Meine typische Arbeitswoche

Eine typische Arbeitswoche im Parlament gibt es eigentlich nicht, da meine Arbeit so vielfältig und unterschiedlich ist. Das liegt in der Natur des Europaparlaments.

Ich unterscheide daher zwischen VIER typischen Arbeitswochen: Fraktionswoche, Ausschusswoche, Plenarwoche und Wahlkreiswoche.

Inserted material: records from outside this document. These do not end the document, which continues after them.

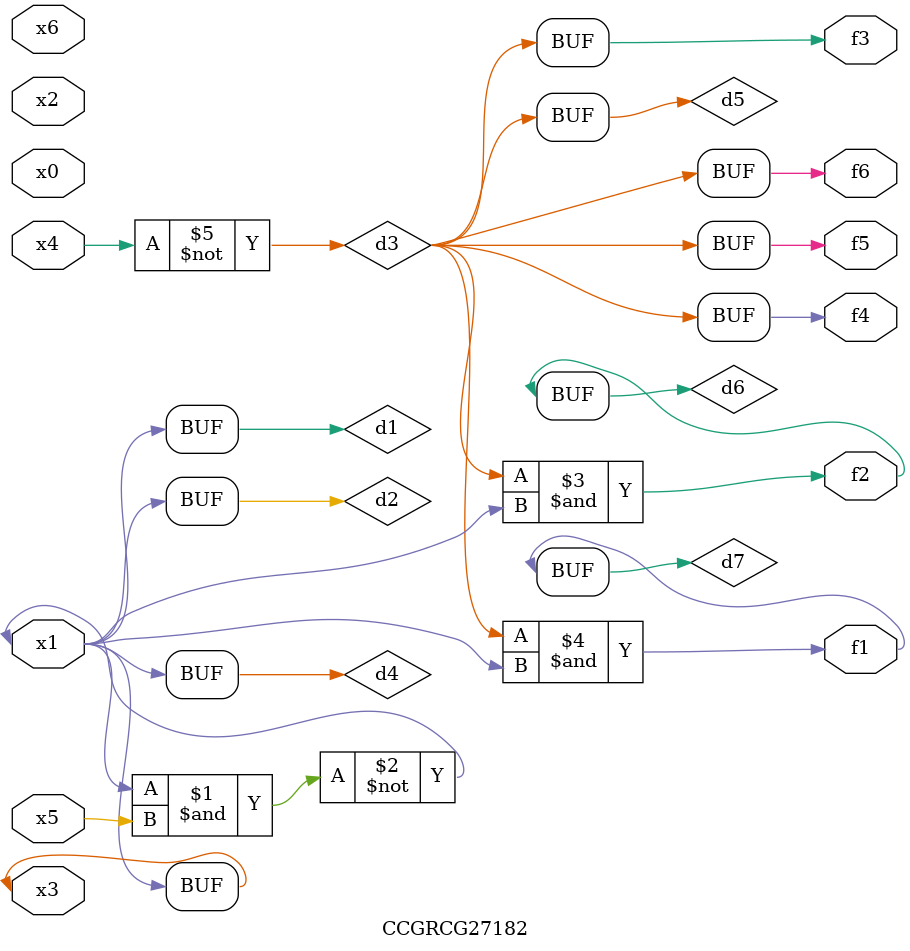
<source format=v>
module CCGRCG27182(
	input x0, x1, x2, x3, x4, x5, x6,
	output f1, f2, f3, f4, f5, f6
);

	wire d1, d2, d3, d4, d5, d6, d7;

	buf (d1, x1, x3);
	nand (d2, x1, x5);
	not (d3, x4);
	buf (d4, d1, d2);
	buf (d5, d3);
	and (d6, d3, d4);
	and (d7, d3, d4);
	assign f1 = d7;
	assign f2 = d6;
	assign f3 = d5;
	assign f4 = d5;
	assign f5 = d5;
	assign f6 = d5;
endmodule

</source>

Als CDU-Abgeordneter für Sachsen-Anhalt gehöre ich auf europäischer Ebene zu der Europäischen Volkspartei (EVP) – sprich der EVP-Fraktion. In jeder Fraktion gibt es verschiedene Gremien, in denen sich die Abgeordneten die parlamentarische Arbeit der 24 Ausschüsse aufteilen.

Die Fraktions-und Ausschusswochen finden immer in Brüssel statt und beginnen Montagmorgens typischerweise mit einer Mitarbeiterbesprechung. Hier geht es um aktuelle Anfragen oder die Vorbereitung und Koordination anstehender Termine.

Es folgen verschiedenste Sitzungen im Rahmen der Fraktions-oder Ausschussgremien.

In der Fraktionswoche diskutieren wir intern in den EVP-Fraktionsgremien über bestimmte Themen in den Ausschüssen, um gemeinsamen Positionen zu erarbeiten.

In der Ausschusswoche werden die Gesetzesvorschläge der Europäischen Kommission in den Ausschüssen beraten und erarbeitete Positionen inhaltlich eingebracht und mit anderen Fraktionen diskutiert.

In der Plenarwoche, welche einmal im Monat stattfindet, tagt das Parlament in Straßburg. Dort widmen wir uns dem Kern unserer legislativen Arbeit – der eigentlichen Gesetzgebung. In Straßburg kommt es zur finalen Abstimmung über die vorher diskutierten und in den Ausschüssen erarbeiteten Themen. Das können in einer Woche auch mal bis zu 100 Abstimmungen sein.

Neun Mal im Jahr gibt es die sogenannte Wahlkreiswoche, in der ich vorrangig an Veranstaltungen in meinem Wahlkreis Sachsen Anhalt teilnehme.

Dort ist es besonders wichtig gut zu zuhören und zu erfassen, worum es den Bürgerinnen und Bürgern, Unternehmen, Interessensgruppen oder Vereinen geht. Diese Anliegen bringe ich dann in meine parlamentarische Arbeit ein. Oft verbinde ich die Wahlkreiswoche auch mit einem Abstecher nach Berlin, um beispielsweise an Sitzungen des Bundesfachausschusses der CDU für Arbeit und Soziales oder für Europa teilzunehmen.

Außerdem berichte ich zu den verschiedensten Anlässen wie z.B. in Schulen, Interviews oder bei Parteiveranstaltungen über meine Tätigkeiten in Straßburg und Brüssel.

Zusätzlich stehen aber viele weitere Termine im Anschluss der Arbeitswochen in Brüssel oder Straßburg auf der Agenda. Feierabend und Wochenende bedeutet nicht selten, dass die Arbeit in den Wahlkreisen oder auch auf abendlichen Podiumsdiskussionen in Brüssel dann erst richtig losgeht.